Scaling Social Impact

Rishi Malhotra August 3, 2010

tactical_philanthropyThis post was written by Adin Miller, of Adin Miller Consulting. It is cross-posted on his site here.

The blending of philanthropy and social capital markets will be at the core of the Tactical Philanthropy track at SOCAP10. The preliminary agenda has just been released for the conference. One panel that immediately caught my attention focuses on Scaling Social Impact. It’s a great continuation of the discussion from the Social Impact Exchange and will be led by Steve Goldberg, author of Billions of Drops in Millions of Buckets, who I had the chance to hear at one of the breakout sessions.
The panel will examine the tradeoffs between scaling an organization and scaling impact through the sharing of process with other organizations. It’s an interesting question and either approach raises its own series of challenges and issues. Scaling an organization – i.e., providing significant financial resources to grow a mid-cap nonprofit that operates with $1M to $50M per year – very much depends on the ability to generate the needed capital (a theme that I expect will be extensively explored at the conference).
The alternative approach – scaling impact by sharing a successful process with the intention that the successful model gets adopted and implemented by other nonprofits – is perhaps as equally challenging. In this case, the sharing and adoption cycle relies on transparency, communication, dissemination, and signaling between nonprofit social enterprises. For example, it assumes that a successful model supported by SV2, the Silicon Valley based venture philanthropy group chaired by Lance Fors, who will also speak on the panel, would easily attract nonprofit audiences across the country. That’s probably not the case.
Until we collectively have a better way to track and identify successful nonprofit social enterprises, the vision of scaling impact through the adoption of process may struggle to become reality.
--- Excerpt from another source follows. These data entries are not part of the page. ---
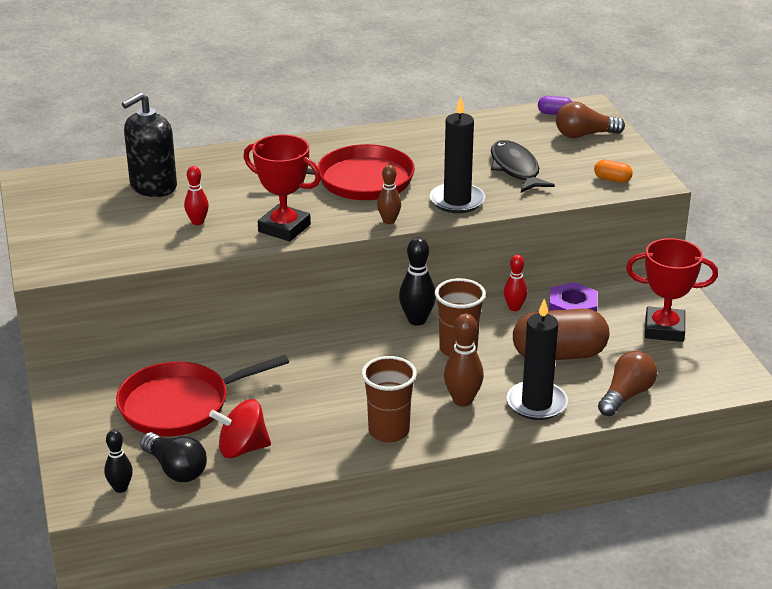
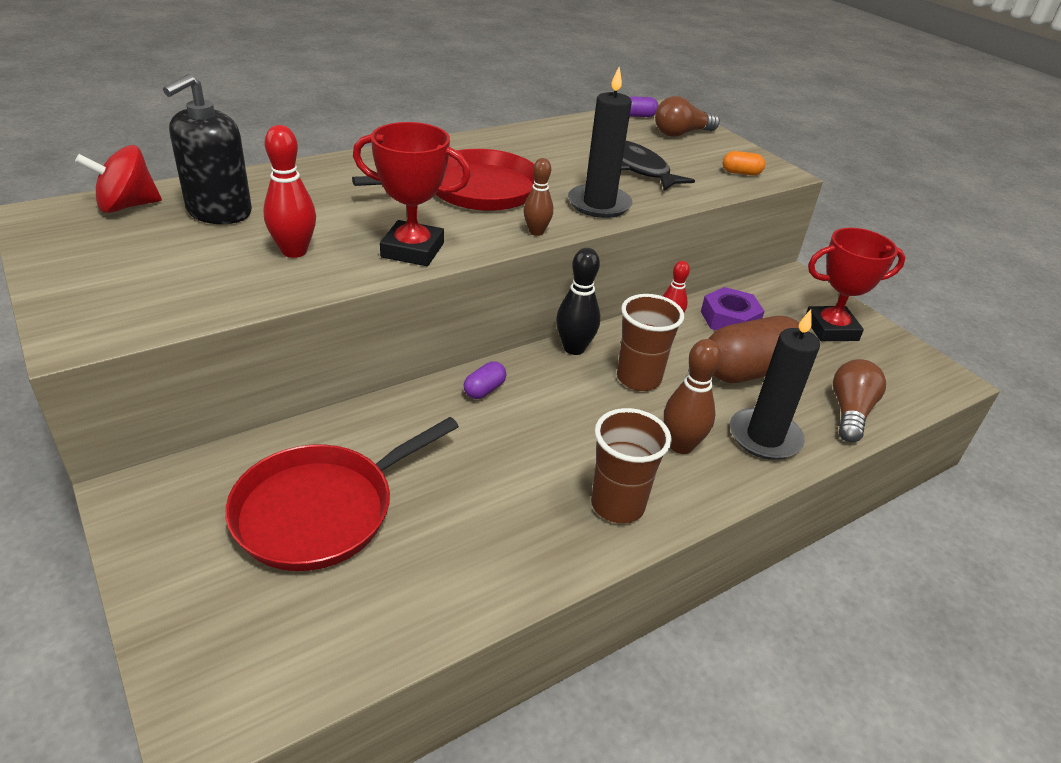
camera: 20 degrees left, 5 degrees up
black bowling pin [104,430,133,493] -> none
black light bulb [140,432,207,482] -> none
red bowling pin [184,166,209,225] -> red bowling pin [263,125,316,258], size x1.53
red spinning top [209,399,271,458] -> red spinning top moved to [75,145,162,213]
none -> purple capsule [464,361,506,399]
It will also require answers to other key questions: what role does philanthropy have in encouraging successful nonprofit social enterprises to share their processes with other organizations? What will a nonprofit social enterprise have to give up in order to adopt another nonprofit’s successful approach? Can we find common ground on identifying and using performance measures to assess social enterprises?
The discussion will certainly be an interesting one.